Motherhood is a Fiction

This was a semi-fictional writings about a mother and her daughter. It remains so, for some of it. JKT, ID.

Savior 01

I took the backseat with my newborn daughter, looking at nothing in the city, even though I’m seeing it. My memory of it was gone as we sped home.


“Oh, you’re going home already?” Said the nurses. “Yes, we are,” I replied to her with some confusion as we packed. The last time I recall—and that was around a month before that conversation—the package we pay is meant for 3 3-day stay post-labor, and the nurse should’ve known it. We didn’t want to pay more than what we had intended to, and we didn’t know if we could stay longer for the same price. We exhausted our money for our engagement and wedding, which was cancelled because it was set right on the week the world’s mobility was suddenly put on hold due to the pandemic. Even though my husband is sometimes a bit of a positive man on his own right, “It’d be fine, we can borrow some money from my family if we can’t afford the labor,” he mentioned once, but the reality is our family economy was tight.

In parallel with our money, we’ve exhausted our mental and physical energy trying normal labor halfway through before deciding to do a cesarean. I myself couldn’t understand any woman who can get through normal labor without sedation whatsoever. Their mental and hip strength must have been as strong as a tsunami. Constantly doing toilet business on the table every half an hour was miserable enough. For my husband, sleeping on the hospital room’s couch for three nights was a curse of its own. In this pandemic, nothing would’ve changed whether we stayed at the hospital or not; we were both alone anywhere. So we drove home.

I took the backseat with my newborn daughter, looking at nothing in the city, even though I’m seeing it. My memory of it was gone as we sped home. I didn’t long for it too, even though we had missed it for 4 days. My mind was hazily directed to the bundle of a creature in the backseat. Sleeping. Unknowing the world together with me.
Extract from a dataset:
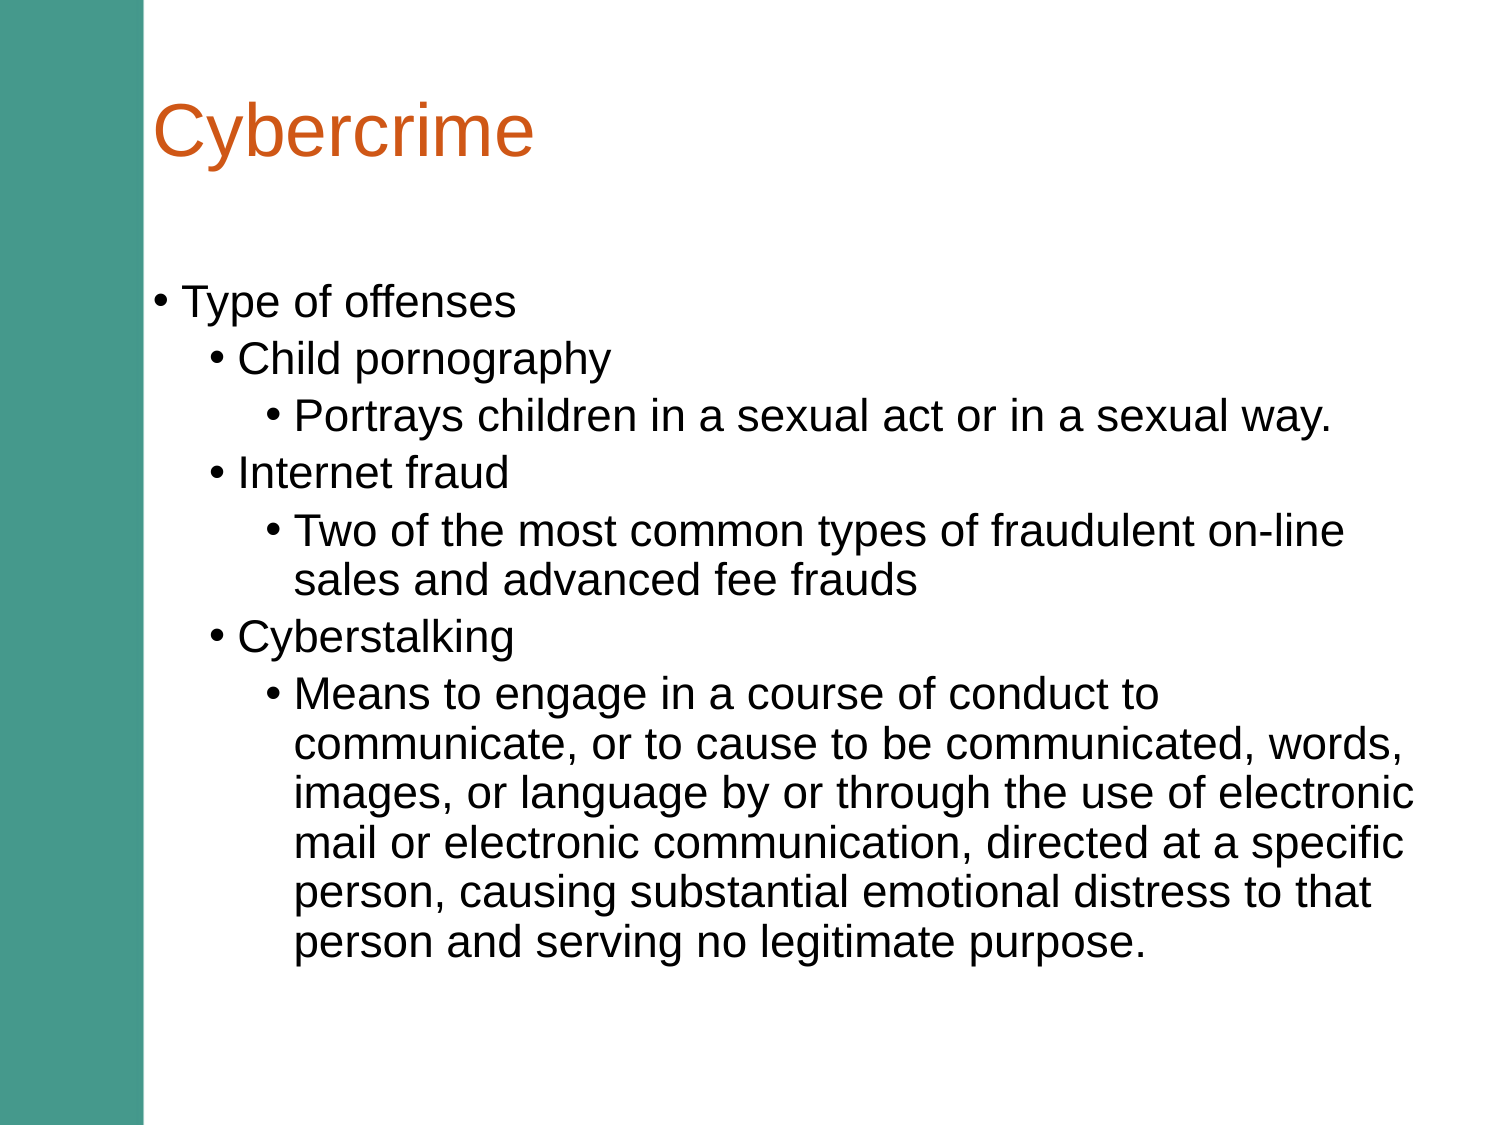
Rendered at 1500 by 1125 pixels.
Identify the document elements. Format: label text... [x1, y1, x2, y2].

We arrived at home around 6 pm, greeted by our yellow frangipani—a tree that most superstitious Indonesians believe as a mystical tree, a host of haunting souls. Not knowing where else to put her in our house, I put her on the dining table within a thin, collapsible baby bed. One of the many baby care tools and objects I’d soon resell for its uselessness. I think coming home at 6 pm during the pandemic era was a bad decision. Natural lights are gone, but the indoor lights don’t have enough dark backdrop to shine brightly to a misty mind. Gladly, our first housemaid was a bright and positive person. She became the first outside the doctors who rejoice in person for the new baby. She said, “Masyaallah, such a beautiful girl.” A simple and soothing acknowledgement that became the point where she sort of turned into one of our women saviors.